TO DO: Write out the lines of the material starting at the one containing "Rendered at 1654 by 931 pixels." and ending at the one containing "picture [460, 240, 511, 294]", both included, exactly as they appear.

***

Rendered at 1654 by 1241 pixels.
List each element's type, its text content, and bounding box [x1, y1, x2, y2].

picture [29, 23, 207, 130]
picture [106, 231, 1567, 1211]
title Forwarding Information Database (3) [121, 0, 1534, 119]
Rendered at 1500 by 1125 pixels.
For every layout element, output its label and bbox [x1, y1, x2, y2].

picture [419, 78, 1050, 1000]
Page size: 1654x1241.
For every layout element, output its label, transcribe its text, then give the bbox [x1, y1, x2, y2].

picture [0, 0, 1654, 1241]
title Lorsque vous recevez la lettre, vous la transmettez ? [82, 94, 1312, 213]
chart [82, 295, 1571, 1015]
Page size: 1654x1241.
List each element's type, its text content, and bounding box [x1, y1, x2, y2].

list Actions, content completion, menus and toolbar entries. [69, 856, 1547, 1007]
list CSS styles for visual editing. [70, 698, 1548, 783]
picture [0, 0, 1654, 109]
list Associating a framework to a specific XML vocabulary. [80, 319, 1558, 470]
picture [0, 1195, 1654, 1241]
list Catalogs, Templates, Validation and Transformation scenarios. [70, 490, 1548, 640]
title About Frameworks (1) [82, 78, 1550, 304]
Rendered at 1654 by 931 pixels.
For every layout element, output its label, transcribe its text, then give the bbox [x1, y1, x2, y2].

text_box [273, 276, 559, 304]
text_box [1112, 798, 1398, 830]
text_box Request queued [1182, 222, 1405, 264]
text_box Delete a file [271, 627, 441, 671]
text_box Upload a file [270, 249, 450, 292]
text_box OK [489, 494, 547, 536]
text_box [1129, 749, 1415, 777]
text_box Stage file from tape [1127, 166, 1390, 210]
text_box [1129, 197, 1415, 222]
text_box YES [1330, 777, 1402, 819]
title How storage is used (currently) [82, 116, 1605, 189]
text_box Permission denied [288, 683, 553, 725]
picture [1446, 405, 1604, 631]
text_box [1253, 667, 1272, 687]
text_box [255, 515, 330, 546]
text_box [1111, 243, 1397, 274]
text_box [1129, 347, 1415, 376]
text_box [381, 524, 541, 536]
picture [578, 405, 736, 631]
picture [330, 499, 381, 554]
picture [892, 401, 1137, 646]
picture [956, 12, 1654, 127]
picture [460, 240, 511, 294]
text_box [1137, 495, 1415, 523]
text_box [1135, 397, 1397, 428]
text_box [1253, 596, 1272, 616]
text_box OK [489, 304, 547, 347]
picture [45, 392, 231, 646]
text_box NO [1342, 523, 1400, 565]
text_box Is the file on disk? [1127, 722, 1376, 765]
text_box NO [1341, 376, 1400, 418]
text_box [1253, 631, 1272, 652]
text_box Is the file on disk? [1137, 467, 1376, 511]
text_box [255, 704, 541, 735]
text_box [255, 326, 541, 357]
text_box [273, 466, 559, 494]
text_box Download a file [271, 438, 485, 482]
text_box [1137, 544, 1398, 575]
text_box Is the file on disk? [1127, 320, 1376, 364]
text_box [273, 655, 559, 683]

***

FINISHED TASK:
Rendered at 1654 by 931 pixels.
For every layout element, output its label, transcribe its text, then give the bbox [x1, y1, x2, y2].

text_box [273, 276, 559, 304]
text_box [1112, 798, 1398, 830]
text_box Request queued [1182, 222, 1405, 264]
text_box Delete a file [271, 627, 441, 671]
text_box Upload a file [270, 249, 450, 292]
text_box OK [489, 494, 547, 536]
text_box [1129, 749, 1415, 777]
text_box Stage file from tape [1127, 166, 1390, 210]
text_box [1129, 197, 1415, 222]
text_box YES [1330, 777, 1402, 819]
title How storage is used (currently) [82, 116, 1605, 189]
text_box Permission denied [288, 683, 553, 725]
picture [1446, 405, 1604, 631]
text_box [1253, 667, 1272, 687]
text_box [255, 515, 330, 546]
text_box [1111, 243, 1397, 274]
text_box [1129, 347, 1415, 376]
text_box [381, 524, 541, 536]
picture [578, 405, 736, 631]
picture [330, 499, 381, 554]
picture [892, 401, 1137, 646]
picture [956, 12, 1654, 127]
picture [460, 240, 511, 294]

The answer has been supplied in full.